Check your BOOBS. Check them. Do it in the shower- do it wherever. Get to know your body. Because now that the whole thing is over, I know that the fear was worth the peace of mind I have now. And now, when I get more fibroids (which I likely will), I won't be so nervous. I'll know what to look for.

It's so important that we do whatever we can to detect cancer early. It's so much more treatable if you can catch it when it's in the early stages.

The worrying is always the worst part. This wasn't my first cancer scare, and there's a good chance it won't be my last. And it's normal to be nervous and to consider the worst-case-scenario. But the surgery is rarely as bad as the nerves that come with it. I am still working on taking deep breaths, thinking positive thoughts, and letting the fear enter and leave me. It's going to be a life-long practice.

Scars are normal/cool/better than dying. My right breast has a scar now. It's not bad, as far as scars go. It is parallel to the border of my areola, and it's already starting to fade. Soon I will start to massage it with vitamin E oil, and it will be less and less noticeable as time goes on. But even if it was huge and never faded, it would still be part of me. After my thyroid surgery, my scar was very red for a long time. I got questions from strangers about how it happened, and I explained it hundreds of times. Now it's hardly noticeable. At the end of my life, my scars will be proof that I lived. Like ageing, scars are earned.

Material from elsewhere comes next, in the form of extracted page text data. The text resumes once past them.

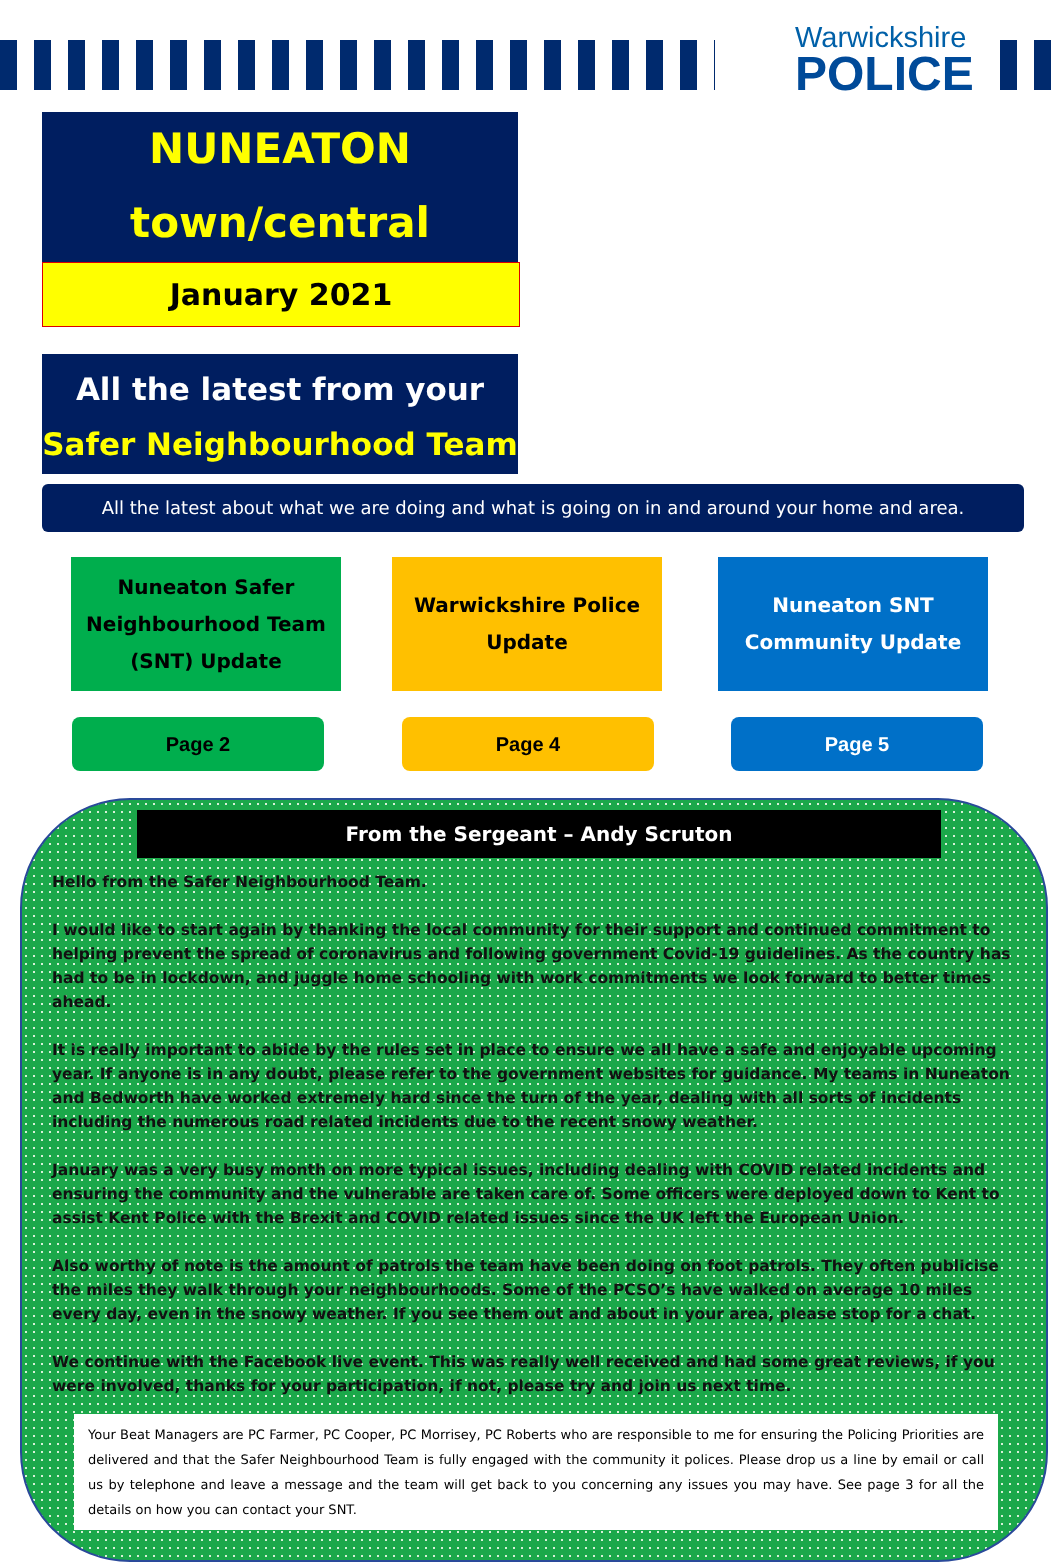Warwickshire
POLICE
NUNEATON
town/central
January 2021
All the latest from your
Safer Neighbourhood Team
All the latest about what we are doing and what is going on in and around your home and area.
Nuneaton Safer
Neighbourhood Team
(SNT) Update
Warwickshire Police
Update
Nuneaton SNT
Community Update
Page 2 Page 4 Page 5
From the Sergeant – Andy Scruton
Hello from the Safer Neighbourhood Team.
I would like to start again by thanking the local community for their support and continued commitment to helping prevent the spread of coronavirus and following government Covid-19 guidelines. As the country has had to be in lockdown, and juggle home schooling with work commitments we look forward to better times ahead.
It is really important to abide by the rules set in place to ensure we all have a safe and enjoyable upcoming year. If anyone is in any doubt, please refer to the government websites for guidance. My teams in Nuneaton and Bedworth have worked extremely hard since the turn of the year, dealing with all sorts of incidents including the numerous road related incidents due to the recent snowy weather.
January was a very busy month on more typical issues, including dealing with COVID related incidents and ensuring the community and the vulnerable are taken care of. Some officers were deployed down to Kent to assist Kent Police with the Brexit and COVID related issues since the UK left the European Union.
Also worthy of note is the amount of patrols the team have been doing on foot patrols. They often publicise the miles they walk through your neighbourhoods. Some of the PCSO’s have walked on average 10 miles every day, even in the snowy weather. If you see them out and about in your area, please stop for a chat.
We continue with the Facebook live event. This was really well received and had some great reviews, if you were involved, thanks for your participation, if not, please try and join us next time.
Your Beat Managers are PC Farmer, PC Cooper, PC Morrisey, PC Roberts who are responsible to me for ensuring the Policing Priorities are delivered and that the Safer Neighbourhood Team is fully engaged with the community it polices. Please drop us a line by email or call us by telephone and leave a message and the team will get back to you concerning any issues you may have. See page 3 for all the details on how you can contact your SNT.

And finally, recovery means giving up control and accepting help. My biggest challenge came after I came home. I had to take a week off of work. I had to stop lifting for a few weeks. I had to relax and stay still, and I had to accept help. All of those things were hard. I am always doing something. To me, "relaxing" means watching tv while knitting or crocheting. I couldn't do those things when I was in recovery, and learning to slow down and do nothing was both challenging and rewarding.